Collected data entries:
────────────────

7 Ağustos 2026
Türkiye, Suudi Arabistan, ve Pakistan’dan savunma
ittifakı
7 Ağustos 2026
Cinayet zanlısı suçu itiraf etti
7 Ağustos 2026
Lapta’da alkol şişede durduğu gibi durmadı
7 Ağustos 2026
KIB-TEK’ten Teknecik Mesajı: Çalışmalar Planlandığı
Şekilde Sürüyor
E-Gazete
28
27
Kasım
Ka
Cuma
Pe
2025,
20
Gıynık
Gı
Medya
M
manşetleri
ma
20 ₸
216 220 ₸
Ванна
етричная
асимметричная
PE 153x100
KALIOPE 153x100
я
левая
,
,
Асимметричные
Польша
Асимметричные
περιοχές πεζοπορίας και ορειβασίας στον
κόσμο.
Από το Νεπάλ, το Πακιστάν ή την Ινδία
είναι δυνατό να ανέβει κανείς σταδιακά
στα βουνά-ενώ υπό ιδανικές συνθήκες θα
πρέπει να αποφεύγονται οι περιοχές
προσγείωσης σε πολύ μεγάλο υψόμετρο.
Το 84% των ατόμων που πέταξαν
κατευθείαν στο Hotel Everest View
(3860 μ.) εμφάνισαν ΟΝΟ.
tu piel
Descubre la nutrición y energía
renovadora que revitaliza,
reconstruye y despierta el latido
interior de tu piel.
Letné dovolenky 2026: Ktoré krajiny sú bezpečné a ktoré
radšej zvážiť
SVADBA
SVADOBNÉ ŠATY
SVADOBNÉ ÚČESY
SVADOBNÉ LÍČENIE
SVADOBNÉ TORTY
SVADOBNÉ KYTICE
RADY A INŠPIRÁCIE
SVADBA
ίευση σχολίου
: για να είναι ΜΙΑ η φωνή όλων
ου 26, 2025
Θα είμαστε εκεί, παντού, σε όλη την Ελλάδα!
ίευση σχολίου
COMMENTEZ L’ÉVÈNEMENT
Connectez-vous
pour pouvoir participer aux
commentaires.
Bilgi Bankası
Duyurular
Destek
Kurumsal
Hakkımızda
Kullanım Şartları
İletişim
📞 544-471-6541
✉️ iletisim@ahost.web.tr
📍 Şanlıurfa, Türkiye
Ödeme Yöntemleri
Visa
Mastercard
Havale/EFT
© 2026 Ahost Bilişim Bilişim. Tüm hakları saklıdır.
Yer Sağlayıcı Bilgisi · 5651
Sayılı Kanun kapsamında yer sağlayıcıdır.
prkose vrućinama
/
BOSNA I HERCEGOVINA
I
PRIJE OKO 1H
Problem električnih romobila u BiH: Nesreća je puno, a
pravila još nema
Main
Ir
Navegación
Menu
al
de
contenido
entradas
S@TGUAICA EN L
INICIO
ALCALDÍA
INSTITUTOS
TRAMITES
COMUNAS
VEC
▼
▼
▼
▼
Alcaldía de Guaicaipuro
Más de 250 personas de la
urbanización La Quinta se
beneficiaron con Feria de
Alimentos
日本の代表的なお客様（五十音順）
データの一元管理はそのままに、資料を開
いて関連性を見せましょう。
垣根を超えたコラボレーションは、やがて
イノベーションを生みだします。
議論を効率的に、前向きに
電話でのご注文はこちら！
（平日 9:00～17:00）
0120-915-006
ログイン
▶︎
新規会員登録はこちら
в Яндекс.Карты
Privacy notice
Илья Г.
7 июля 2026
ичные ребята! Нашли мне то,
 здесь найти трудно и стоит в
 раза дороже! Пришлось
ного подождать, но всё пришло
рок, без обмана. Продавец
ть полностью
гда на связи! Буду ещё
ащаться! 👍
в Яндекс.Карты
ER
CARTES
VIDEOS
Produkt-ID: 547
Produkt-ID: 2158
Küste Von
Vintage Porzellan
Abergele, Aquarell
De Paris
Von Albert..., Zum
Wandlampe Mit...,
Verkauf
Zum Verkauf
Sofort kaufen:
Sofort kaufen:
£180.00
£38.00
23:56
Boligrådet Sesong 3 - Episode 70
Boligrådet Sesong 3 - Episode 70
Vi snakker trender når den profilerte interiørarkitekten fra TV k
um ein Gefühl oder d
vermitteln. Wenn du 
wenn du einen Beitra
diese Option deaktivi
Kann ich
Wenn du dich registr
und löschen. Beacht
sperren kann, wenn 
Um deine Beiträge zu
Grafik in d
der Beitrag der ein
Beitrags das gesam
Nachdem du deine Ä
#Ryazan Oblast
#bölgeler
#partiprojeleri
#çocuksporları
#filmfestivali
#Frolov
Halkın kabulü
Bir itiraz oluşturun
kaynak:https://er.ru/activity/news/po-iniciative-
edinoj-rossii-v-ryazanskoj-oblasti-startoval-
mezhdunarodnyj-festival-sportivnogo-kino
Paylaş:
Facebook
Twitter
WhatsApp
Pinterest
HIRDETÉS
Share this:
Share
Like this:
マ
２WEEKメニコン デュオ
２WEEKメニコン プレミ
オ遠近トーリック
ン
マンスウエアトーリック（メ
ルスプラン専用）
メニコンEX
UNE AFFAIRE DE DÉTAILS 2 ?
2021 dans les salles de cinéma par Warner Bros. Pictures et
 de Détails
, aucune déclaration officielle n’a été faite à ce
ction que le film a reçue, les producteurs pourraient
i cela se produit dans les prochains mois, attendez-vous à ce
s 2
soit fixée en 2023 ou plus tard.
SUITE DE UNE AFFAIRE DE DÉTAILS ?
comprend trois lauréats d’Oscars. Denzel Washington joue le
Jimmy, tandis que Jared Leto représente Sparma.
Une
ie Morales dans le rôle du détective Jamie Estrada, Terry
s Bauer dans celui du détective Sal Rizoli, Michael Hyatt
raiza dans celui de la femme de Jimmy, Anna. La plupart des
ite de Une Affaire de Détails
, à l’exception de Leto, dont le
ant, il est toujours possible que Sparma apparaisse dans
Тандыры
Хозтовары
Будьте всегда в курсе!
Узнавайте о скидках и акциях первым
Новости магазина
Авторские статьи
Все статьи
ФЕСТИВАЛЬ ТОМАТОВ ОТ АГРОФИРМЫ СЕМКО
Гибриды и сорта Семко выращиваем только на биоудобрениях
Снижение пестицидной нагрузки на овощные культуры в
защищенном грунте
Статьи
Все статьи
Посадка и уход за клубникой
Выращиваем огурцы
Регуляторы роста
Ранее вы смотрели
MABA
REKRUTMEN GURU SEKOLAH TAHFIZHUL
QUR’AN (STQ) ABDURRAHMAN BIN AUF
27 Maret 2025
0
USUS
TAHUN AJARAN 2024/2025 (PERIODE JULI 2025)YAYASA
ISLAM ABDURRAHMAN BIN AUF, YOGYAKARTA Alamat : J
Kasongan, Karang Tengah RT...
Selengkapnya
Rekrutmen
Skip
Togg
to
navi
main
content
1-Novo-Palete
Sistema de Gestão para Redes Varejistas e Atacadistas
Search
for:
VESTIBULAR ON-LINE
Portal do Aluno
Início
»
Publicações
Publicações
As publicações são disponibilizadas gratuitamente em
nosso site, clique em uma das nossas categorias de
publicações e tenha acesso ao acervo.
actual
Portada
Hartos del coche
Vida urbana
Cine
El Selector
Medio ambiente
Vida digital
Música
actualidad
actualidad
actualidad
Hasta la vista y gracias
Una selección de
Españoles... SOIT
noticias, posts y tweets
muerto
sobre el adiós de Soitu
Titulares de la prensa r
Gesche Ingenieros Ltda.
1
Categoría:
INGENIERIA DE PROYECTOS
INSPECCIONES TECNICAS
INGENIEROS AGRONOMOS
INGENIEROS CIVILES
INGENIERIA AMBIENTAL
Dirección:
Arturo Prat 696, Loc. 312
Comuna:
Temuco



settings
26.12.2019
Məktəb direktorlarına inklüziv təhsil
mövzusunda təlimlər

────────────────

→ **Required work**:
Reproduce every line of the listing above, keeping each one unchanged.

→ **Problem solution**:
7 Ağustos 2026
Türkiye, Suudi Arabistan, ve Pakistan’dan savunma
ittifakı
7 Ağustos 2026
Cinayet zanlısı suçu itiraf etti
7 Ağustos 2026
Lapta’da alkol şişede durduğu gibi durmadı
7 Ağustos 2026
KIB-TEK’ten Teknecik Mesajı: Çalışmalar Planlandığı
Şekilde Sürüyor
E-Gazete
28
27
Kasım
Ka
Cuma
Pe
2025,
20
Gıynık
Gı
Medya
M
manşetleri
ma
20 ₸
216 220 ₸
Ванна
етричная
асимметричная
PE 153x100
KALIOPE 153x100
я
левая
,
,
Асимметричные
Польша
Асимметричные
περιοχές πεζοπορίας και ορειβασίας στον
κόσμο.
Από το Νεπάλ, το Πακιστάν ή την Ινδία
είναι δυνατό να ανέβει κανείς σταδιακά
στα βουνά-ενώ υπό ιδανικές συνθήκες θα
πρέπει να αποφεύγονται οι περιοχές
προσγείωσης σε πολύ μεγάλο υψόμετρο.
Το 84% των ατόμων που πέταξαν
κατευθείαν στο Hotel Everest View
(3860 μ.) εμφάνισαν ΟΝΟ.
tu piel
Descubre la nutrición y energía
renovadora que revitaliza,
reconstruye y despierta el latido
interior de tu piel.
Letné dovolenky 2026: Ktoré krajiny sú bezpečné a ktoré
radšej zvážiť
SVADBA
SVADOBNÉ ŠATY
SVADOBNÉ ÚČESY
SVADOBNÉ LÍČENIE
SVADOBNÉ TORTY
SVADOBNÉ KYTICE
RADY A INŠPIRÁCIE
SVADBA
ίευση σχολίου
: για να είναι ΜΙΑ η φωνή όλων
ου 26, 2025
Θα είμαστε εκεί, παντού, σε όλη την Ελλάδα!
ίευση σχολίου
COMMENTEZ L’ÉVÈNEMENT
Connectez-vous
pour pouvoir participer aux
commentaires.
Bilgi Bankası
Duyurular
Destek
Kurumsal
Hakkımızda
Kullanım Şartları
İletişim
📞 544-471-6541
✉️ iletisim@ahost.web.tr
📍 Şanlıurfa, Türkiye
Ödeme Yöntemleri
Visa
Mastercard
Havale/EFT
© 2026 Ahost Bilişim Bilişim. Tüm hakları saklıdır.
Yer Sağlayıcı Bilgisi · 5651
Sayılı Kanun kapsamında yer sağlayıcıdır.
prkose vrućinama
/
BOSNA I HERCEGOVINA
I
PRIJE OKO 1H
Problem električnih romobila u BiH: Nesreća je puno, a
pravila još nema
Main
Ir
Navegación
Menu
al
de
contenido
entradas
S@TGUAICA EN L
INICIO
ALCALDÍA
INSTITUTOS
TRAMITES
COMUNAS
VEC
▼
▼
▼
▼
Alcaldía de Guaicaipuro
Más de 250 personas de la
urbanización La Quinta se
beneficiaron con Feria de
Alimentos
日本の代表的なお客様（五十音順）
データの一元管理はそのままに、資料を開
いて関連性を見せましょう。
垣根を超えたコラボレーションは、やがて
イノベーションを生みだします。
議論を効率的に、前向きに
電話でのご注文はこちら！
（平日 9:00～17:00）
0120-915-006
ログイン
▶︎
新規会員登録はこちら
в Яндекс.Карты
Privacy notice
Илья Г.
7 июля 2026
ичные ребята! Нашли мне то,
 здесь найти трудно и стоит в
 раза дороже! Пришлось
ного подождать, но всё пришло
рок, без обмана. Продавец
ть полностью
гда на связи! Буду ещё
ащаться! 👍
в Яндекс.Карты
ER
CARTES
VIDEOS
Produkt-ID: 547
Produkt-ID: 2158
Küste Von
Vintage Porzellan
Abergele, Aquarell
De Paris
Von Albert..., Zum
Wandlampe Mit...,
Verkauf
Zum Verkauf
Sofort kaufen:
Sofort kaufen:
£180.00
£38.00
23:56
Boligrådet Sesong 3 - Episode 70
Boligrådet Sesong 3 - Episode 70
Vi snakker trender når den profilerte interiørarkitekten fra TV k
um ein Gefühl oder d
vermitteln. Wenn du 
wenn du einen Beitra
diese Option deaktivi
Kann ich
Wenn du dich registr
und löschen. Beacht
sperren kann, wenn 
Um deine Beiträge zu
Grafik in d
der Beitrag der ein
Beitrags das gesam
Nachdem du deine Ä
#Ryazan Oblast
#bölgeler
#partiprojeleri
#çocuksporları
#filmfestivali
#Frolov
Halkın kabulü
Bir itiraz oluşturun
kaynak:https://er.ru/activity/news/po-iniciative-
edinoj-rossii-v-ryazanskoj-oblasti-startoval-
mezhdunarodnyj-festival-sportivnogo-kino
Paylaş:
Facebook
Twitter
WhatsApp
Pinterest
HIRDETÉS
Share this:
Share
Like this:
マ
２WEEKメニコン デュオ
２WEEKメニコン プレミ
オ遠近トーリック
ン
マンスウエアトーリック（メ
ルスプラン専用）
メニコンEX
UNE AFFAIRE DE DÉTAILS 2 ?
2021 dans les salles de cinéma par Warner Bros. Pictures et
 de Détails
, aucune déclaration officielle n’a été faite à ce
ction que le film a reçue, les producteurs pourraient
i cela se produit dans les prochains mois, attendez-vous à ce
s 2
soit fixée en 2023 ou plus tard.
SUITE DE UNE AFFAIRE DE DÉTAILS ?
comprend trois lauréats d’Oscars. Denzel Washington joue le
Jimmy, tandis que Jared Leto représente Sparma.
Une
ie Morales dans le rôle du détective Jamie Estrada, Terry
s Bauer dans celui du détective Sal Rizoli, Michael Hyatt
raiza dans celui de la femme de Jimmy, Anna. La plupart des
ite de Une Affaire de Détails
, à l’exception de Leto, dont le
ant, il est toujours possible que Sparma apparaisse dans
Тандыры
Хозтовары
Будьте всегда в курсе!
Узнавайте о скидках и акциях первым
Новости магазина
Авторские статьи
Все статьи
ФЕСТИВАЛЬ ТОМАТОВ ОТ АГРОФИРМЫ СЕМКО
Гибриды и сорта Семко выращиваем только на биоудобрениях
Снижение пестицидной нагрузки на овощные культуры в
защищенном грунте
Статьи
Все статьи
Посадка и уход за клубникой
Выращиваем огурцы
Регуляторы роста
Ранее вы смотрели
MABA
REKRUTMEN GURU SEKOLAH TAHFIZHUL
QUR’AN (STQ) ABDURRAHMAN BIN AUF
27 Maret 2025
0
USUS
TAHUN AJARAN 2024/2025 (PERIODE JULI 2025)YAYASA
ISLAM ABDURRAHMAN BIN AUF, YOGYAKARTA Alamat : J
Kasongan, Karang Tengah RT...
Selengkapnya
Rekrutmen
Skip
Togg
to
navi
main
content
1-Novo-Palete
Sistema de Gestão para Redes Varejistas e Atacadistas
Search
for:
VESTIBULAR ON-LINE
Portal do Aluno
Início
»
Publicações
Publicações
As publicações são disponibilizadas gratuitamente em
nosso site, clique em uma das nossas categorias de
publicações e tenha acesso ao acervo.
actual
Portada
Hartos del coche
Vida urbana
Cine
El Selector
Medio ambiente
Vida digital
Música
actualidad
actualidad
actualidad
Hasta la vista y gracias
Una selección de
Españoles... SOIT
noticias, posts y tweets
muerto
sobre el adiós de Soitu
Titulares de la prensa r
Gesche Ingenieros Ltda.
1
Categoría:
INGENIERIA DE PROYECTOS
INSPECCIONES TECNICAS
INGENIEROS AGRONOMOS
INGENIEROS CIVILES
INGENIERIA AMBIENTAL
Dirección:
Arturo Prat 696, Loc. 312
Comuna:
Temuco



settings
26.12.2019
Məktəb direktorlarına inklüziv təhsil
mövzusunda təlimlər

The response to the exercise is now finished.